BY JOHNNY LIU
Staff Writer
We have all heard the countless stories of unarmed citizens being killed, schools and day-cares being bombed and mosques being targeted by drones. Drones are typically associated with death and destruction, but not anymore.
Recently Alec Momont of the Netherlands, a graduate from the Delft University of Technology, invented a drone to save lives instead of take them. His invention, which is still in the early stages of development, can bring medical supplies to people in dire and immediate need. Inspired by the cardiac arrest-induced death of a neighbor, he designed an unmanned aerial vehicle to bring defibrillators to heart attack victims.
By sending a drone instead of an ambulance, 911 dispatchers can save precious minutes and, as a result, lives as well. In California, the required response times of emergency medial service lies between 12 to 15 minutes. In cities like Detroit with high crime rates and underfunded emergency medical service teams, the response times can exceed 25 minutes.
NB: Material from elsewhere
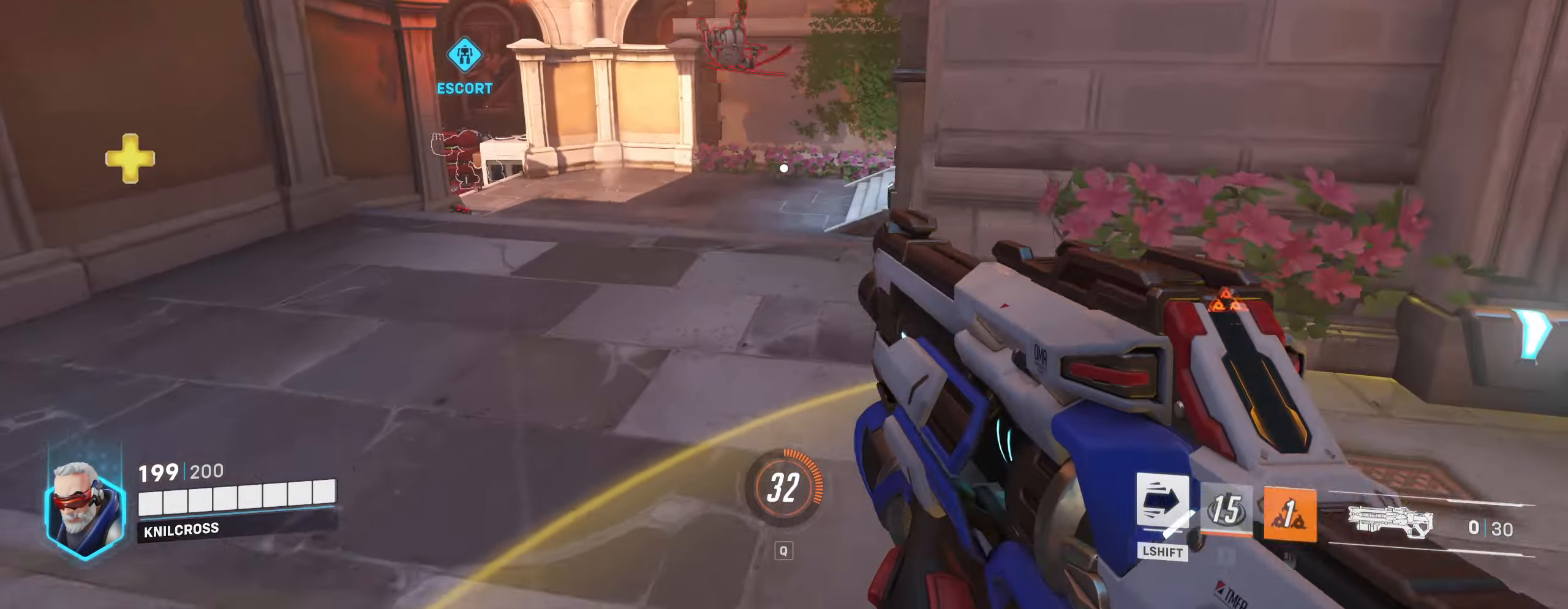
{"keys": ["d", "space"], "mouse": ["left"], "events": [[116, "a", "up"], [200, "d", "down"], [283, "s", "up"], [450, "space", "down"]]}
Momont’s drone, which can fly at speeds of up to 62 miles per hour, greatly reduces the response times. Weighing just eight pounds and carrying a defibrillator that is capable of 50 shocks, the ambulance drone can be stationed on top of buildings or telephone poles. One thousand ambulance drones, capable of covering 12 square kilometers each, can cover the entire area of New York City.
In many European countries commercial drone use is regulated and allowed, but in the United States, the Federal Aviation Administration has been hesitant in providing the much needed legal guidelines. One in every four deaths in America is due to cardiac arrest, totaling to about 600,000 deaths a year. With every day that goes by, more people are dying and more families are suffering, but with Momont’s drones countless lives will be saved.